OLEDs provide low temperature, low energy use lighting panels. OSRAM believes that the next technological development for car lighting is OLEDs. The major advantage is that they provide "completely new options for the design of light and luminaires". The cars of the future, according to Osram will have both LED and OLED lighting sources. In 2011, OSRAM built an OLED lighting production line in Regensburg, Germany. The company invested 50 million euros (around $70 million) in the production facility and in research on OLED applications.

The German government launched a new €34 million (about $44 million) project called OLYMP ("Organic Light-emitting sYstems based on energy and cost-efficient Materials and Processes") that intends to improve "OLED lighting efficiency and lifetime".

Philips has said in 2014 OLEDs will be ready to enter the lighting market in a more significant way. Dietmar Thomas, Philips' OLED communication and brand manager says: "Philips' OLED performance increased dramatically in the past 2-3 years. Their most advanced panel (the GL350 Gen-2) offers 200 lumens and 45 lm/W. In mid 2014, Philips expects to release a panel (the GL350 Gen-3?) that will be brighter (300 lumens) and more efficient (60 lm/W). "

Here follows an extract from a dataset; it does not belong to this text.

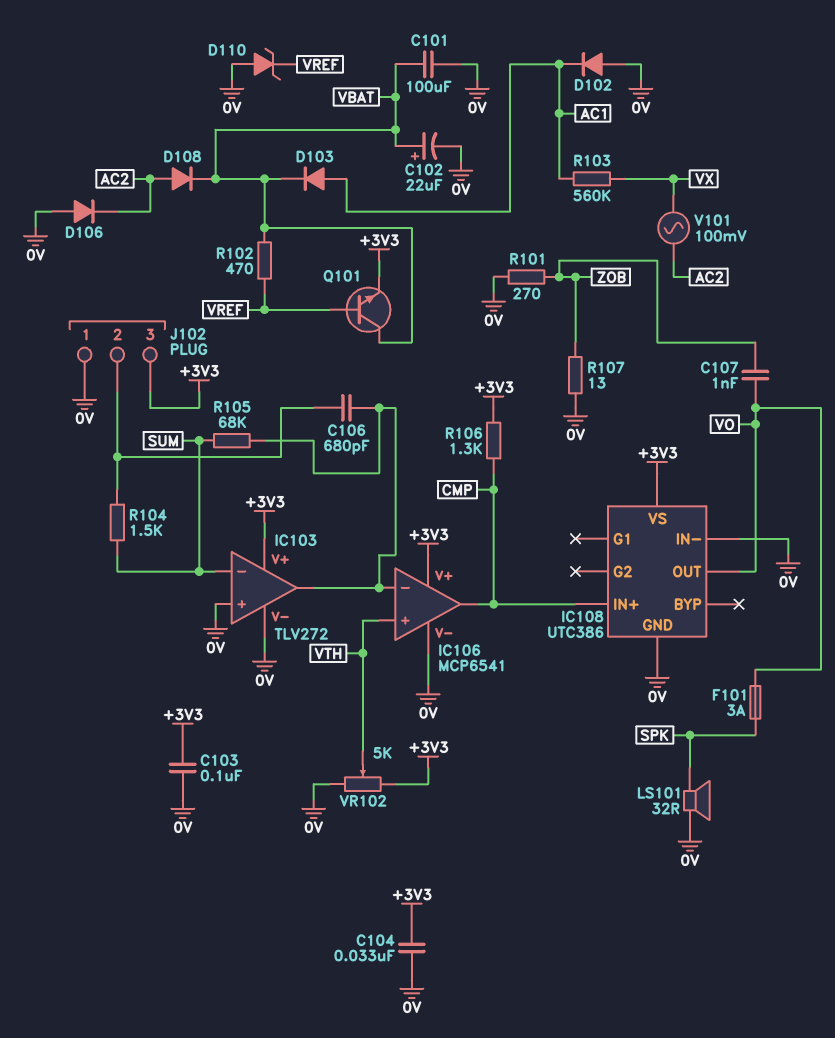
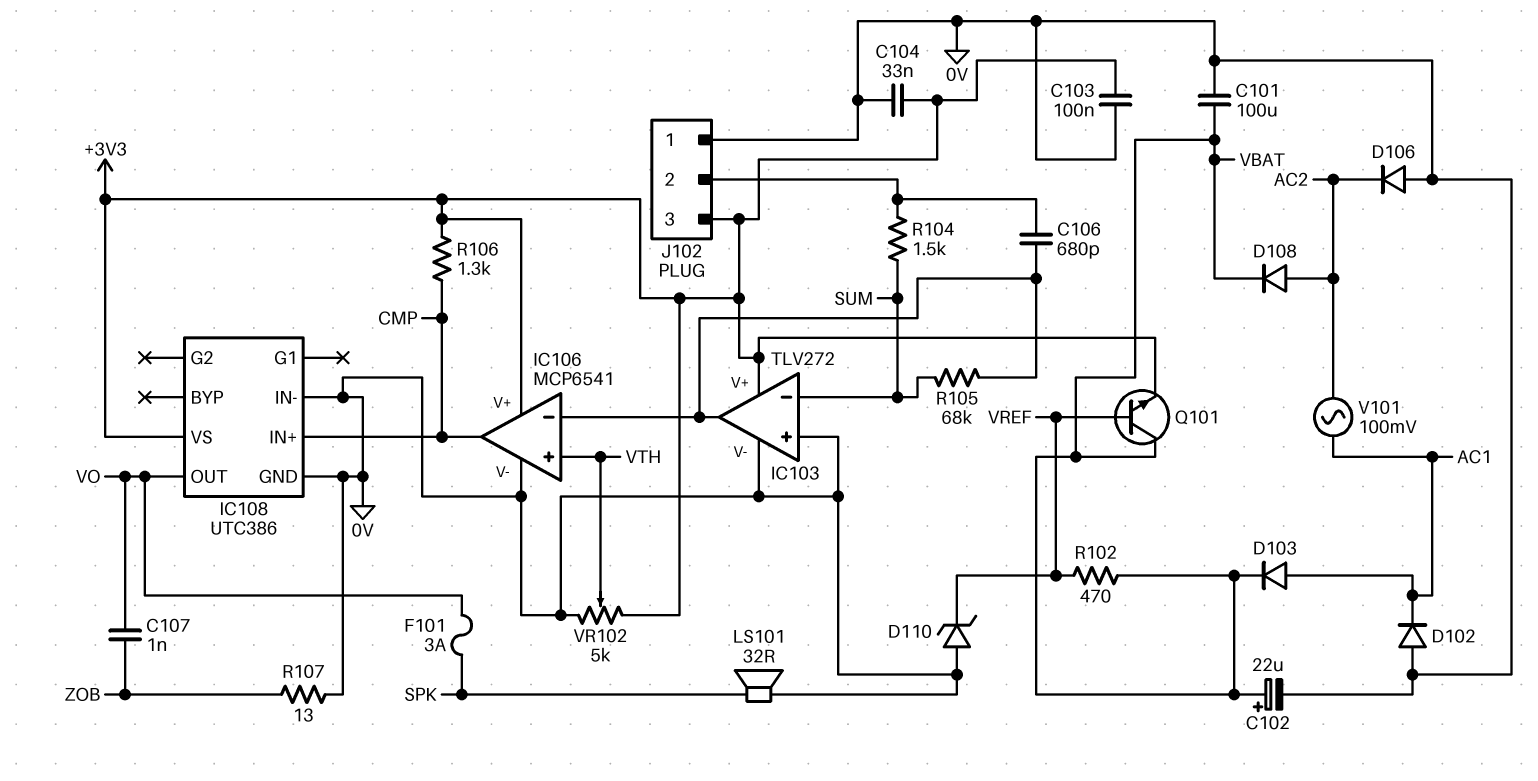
R101: 270 (0V, ZOB) -> none
R103: 560k (AC1, VX) -> none
V101: AC 100mV (AC2, VX) -> AC 100mV (AC1, AC2)

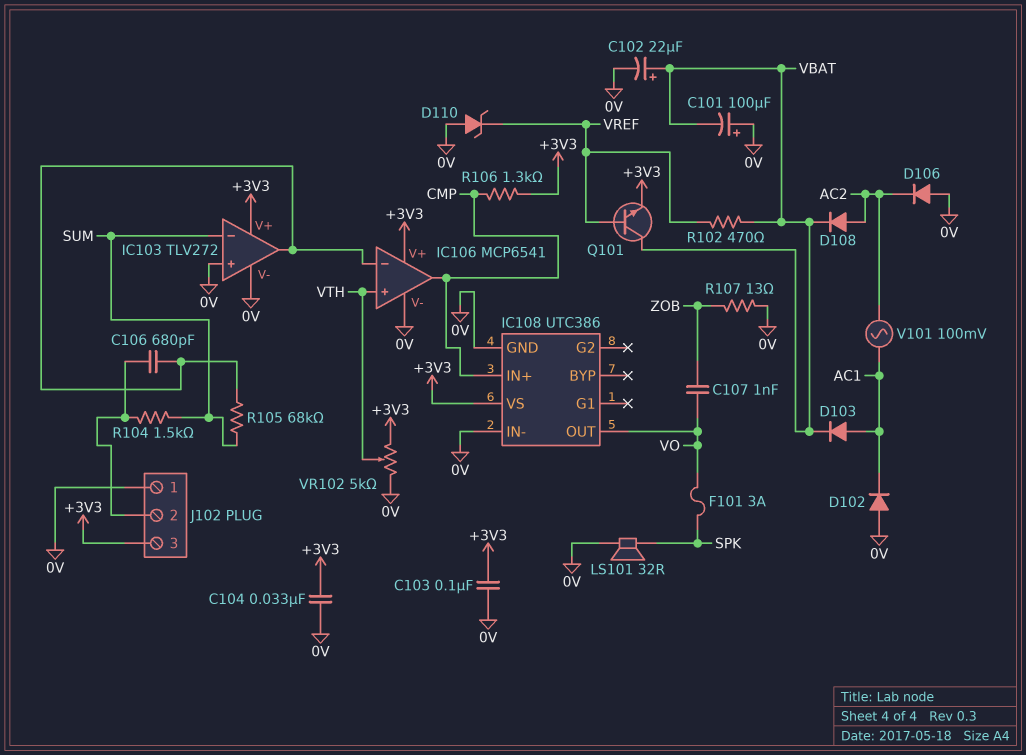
C101: 100uF (0V, VBAT) -> 100uF (plus 0V, minus VBAT)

According to OLED-Display.net "OLED technology has been found useful in creating new forms of lighting. Because of the potential inherent with OLED technology in terms of its flexibility, transparency and thickness, a myriad of new possibilities exist for OLED illumination, lighting and light display shows. The potential is almost infinite, because OLED technology has proven to show lifetimes over 50,000 hours and because it burns at rates that surpass the efficiency of halogen and can reach up to 150 lm/W. In addition, OLED lighting utilizes less CO2, requires less energy and contains no toxic substances. This opens up a revolutionary concept of lighting displays and light based art conceptions."

==Patent disputes==
In 2012, UDC reported two favorable patent decisions. The first one is from Japan, regarding two patents (JP781 and JP158) relating to UDC's L2MX technology. The patents were upheld as valid by the Japanese patent office. The second decision related to one of the OVJP patents in Korea. The Korean patent office issued a favorable decision which upheld the patent as valid. Some financial analysts have contended that Universal Display's patents are likely to be rescinded in November 2013 at the EPO Board of Appeal. However, Oppenheimer analyst Andrew Uekwitz already chimed in to defend them, saying Asensio's latest article "contains nothing new or valuable" that wasn't already disclosed in its most recent quarterly report.